• _PROBLEM STATEMENT_
Reproduce every line of the records below verbatim, leaving out the pictures.

[Dataset items]

* * * *

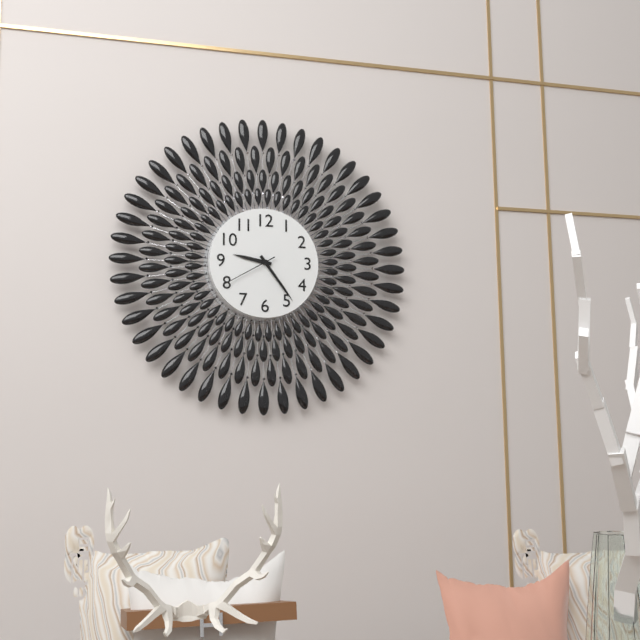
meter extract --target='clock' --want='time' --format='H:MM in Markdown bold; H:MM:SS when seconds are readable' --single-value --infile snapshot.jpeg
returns **9:24:40**
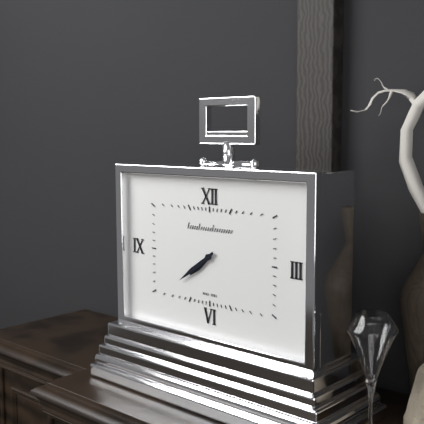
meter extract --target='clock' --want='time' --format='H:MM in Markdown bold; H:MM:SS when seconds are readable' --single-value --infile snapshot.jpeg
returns **7:39**
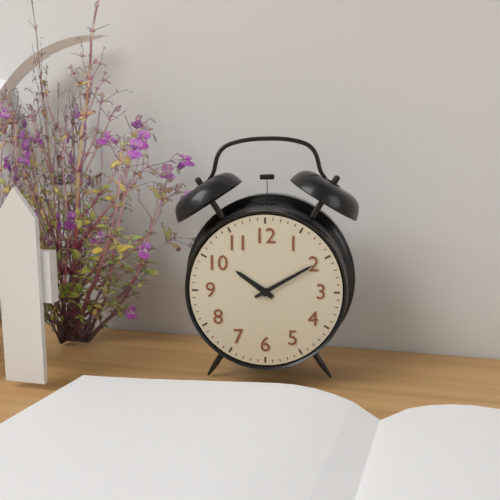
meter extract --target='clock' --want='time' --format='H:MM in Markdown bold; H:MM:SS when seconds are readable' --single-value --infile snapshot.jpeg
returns **10:10**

* * * *

• _FULL RESPONSE_
meter extract --target='clock' --want='time' --format='H:MM in Markdown bold; H:MM:SS when seconds are readable' --single-value --infile snapshot.jpeg
returns **9:24:40**
meter extract --target='clock' --want='time' --format='H:MM in Markdown bold; H:MM:SS when seconds are readable' --single-value --infile snapshot.jpeg
returns **7:39**
meter extract --target='clock' --want='time' --format='H:MM in Markdown bold; H:MM:SS when seconds are readable' --single-value --infile snapshot.jpeg
returns **10:10**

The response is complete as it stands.